Plethodontid salamanders, including the Eastern Red-backed Salamander, are also known as lungless salamanders because they do not have lungs; instead, they absorb oxygen directly through their skin. They must remain moist at all times so that oxygen and carbon dioxide can diffuse through the skin. Eastern Red-backed salamanders breed in the fall or spring and females lay an average of six to nine eggs in the late spring or early summer. The female guards the eggs until they hatch after six to eight weeks, usually in late August or September. There is no larval stage; the gills are absorbed around the time of hatching and the hatchlings are a miniature version of the terrestrial adults. Individuals reach sexual maturity in two years and females may only breed every second year at northern latitudes. The longevity of this species is unknown. Eastern Red-backed Salamanders are most active during wet weather and forage on the forest floor for insects, spiders, worms and other terrestrial invertebrates. Individuals communicate with each other though body posture and scent marking, and they establish and aggressively defend territories. When threatened, individuals may autotomize (drop) their tail, which creates a diversion while the salamander escapes. Although the tail will grow back over time, the individual will have lost much of the fat reserves on which it relies to survive the winter.

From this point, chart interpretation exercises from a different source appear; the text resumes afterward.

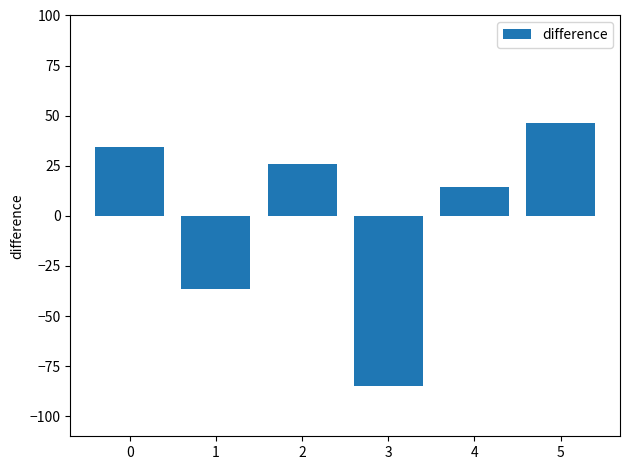

What is the change in value from 0 to 2?

-8.8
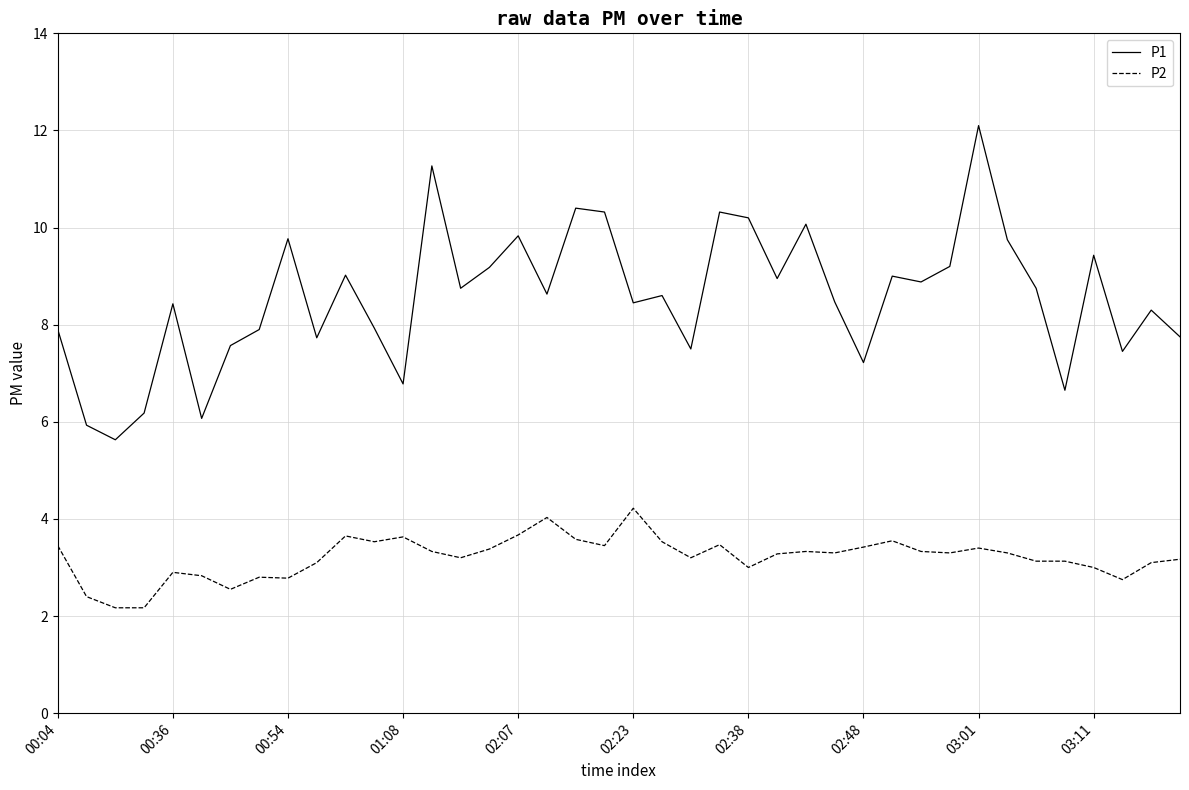

What is the difference between the maximum and minimum values in the P1 series?

6.5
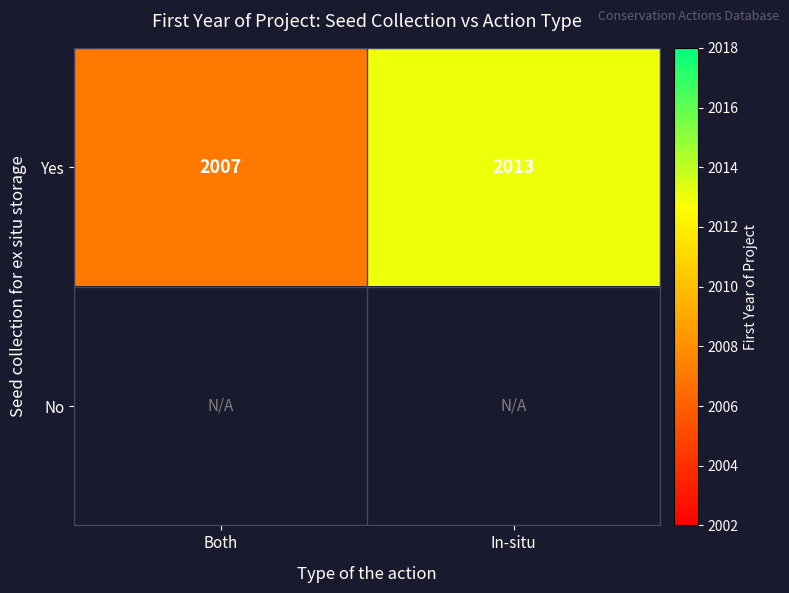

Which label corresponds to the smallest value in the chart?

Both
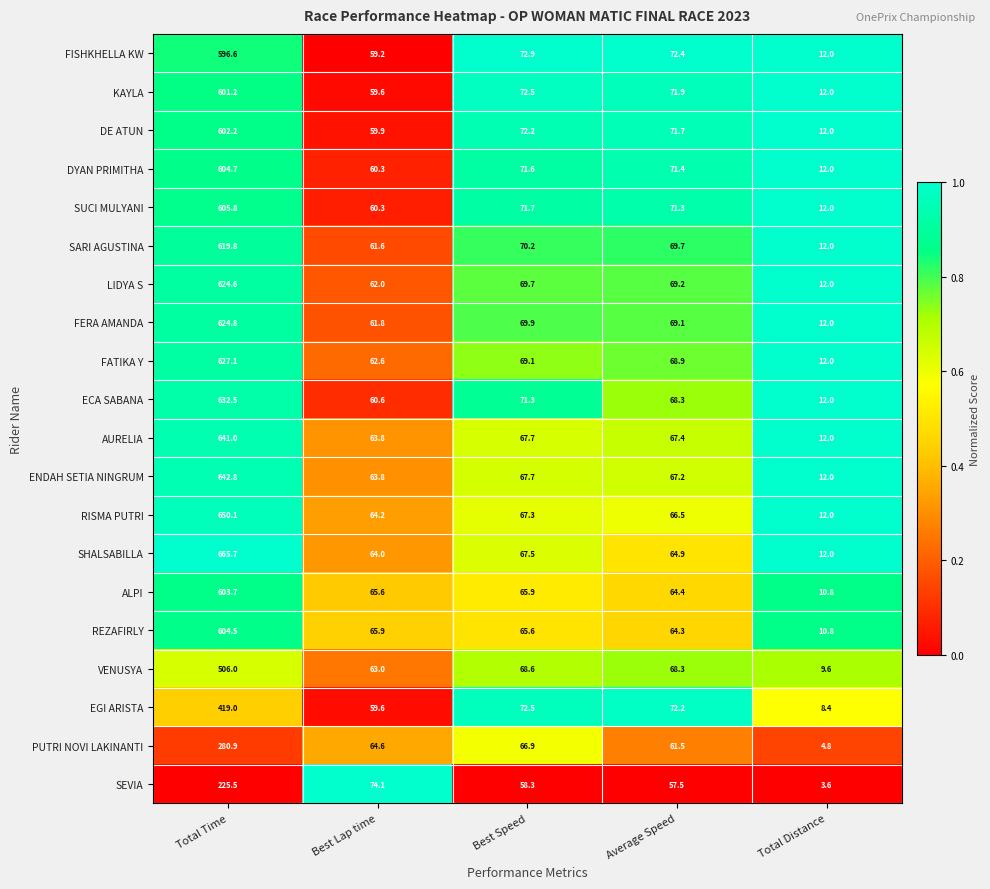

Which series has the largest range (max minus min)?

SHALSABILLA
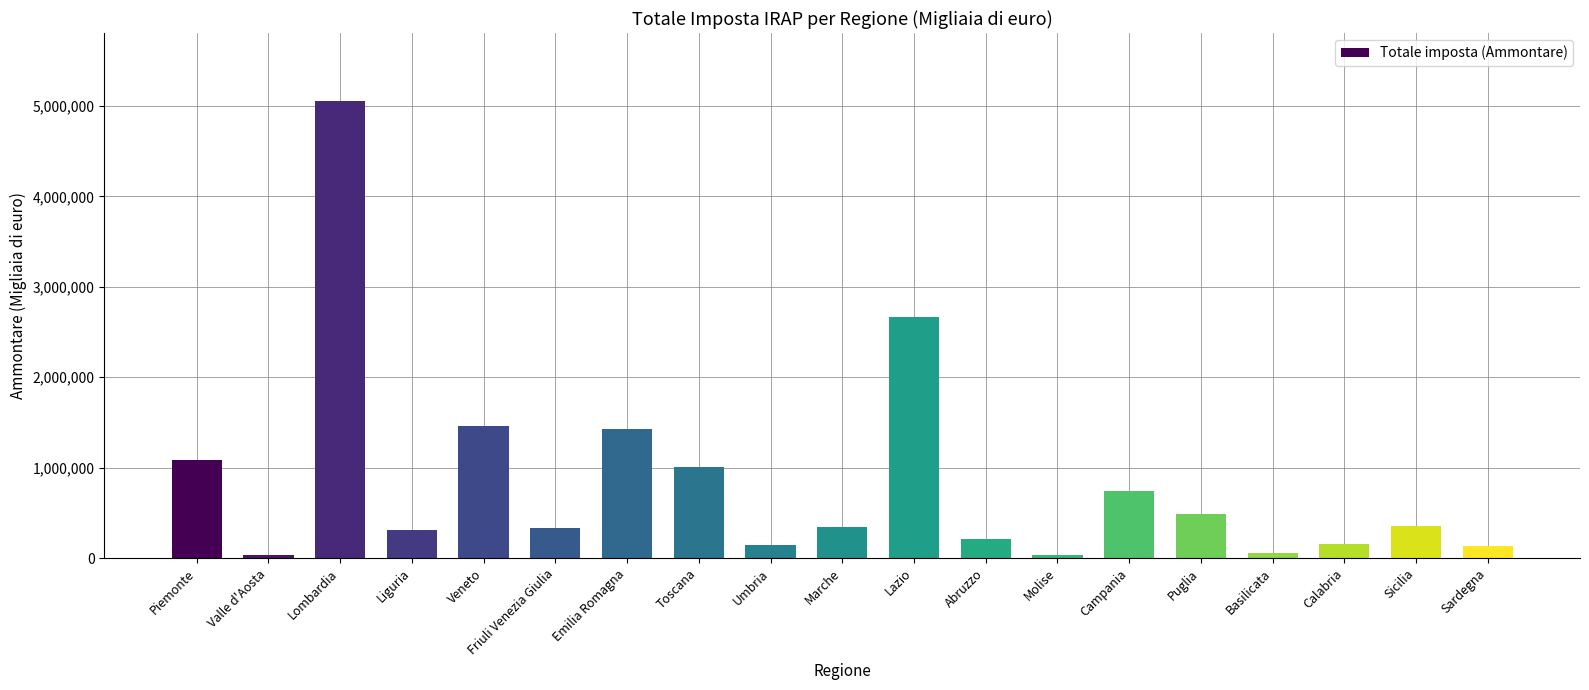

What is the ratio of the value at Friuli Venezia Giulia to the value at Basilicata?

6.2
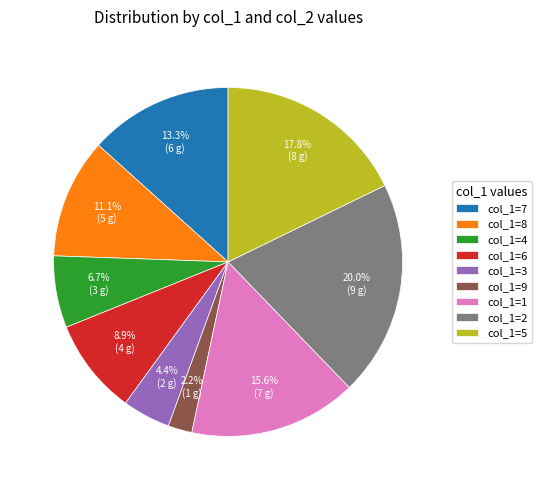

How many segments does this pie chart have?

9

The Eastern Red-backed Salamander is widespread in Canada and remains abundant throughout most of its Canadian range. The primary threat to this species is the loss of mature forest, primarily through urbanization, clearing of land for agriculture and logging. Pollution, such as herbicides, agricultural effluent and road salt can be detrimental to salamanders since toxins are easily absorbed though their skin. Climate change and introduced pathogens pose potentially serious future threats to Canadian salamanders. Earthworms, which are exotic to Canada, are also reducing the leaf litter in many forests and possibly causing declines in salamanders.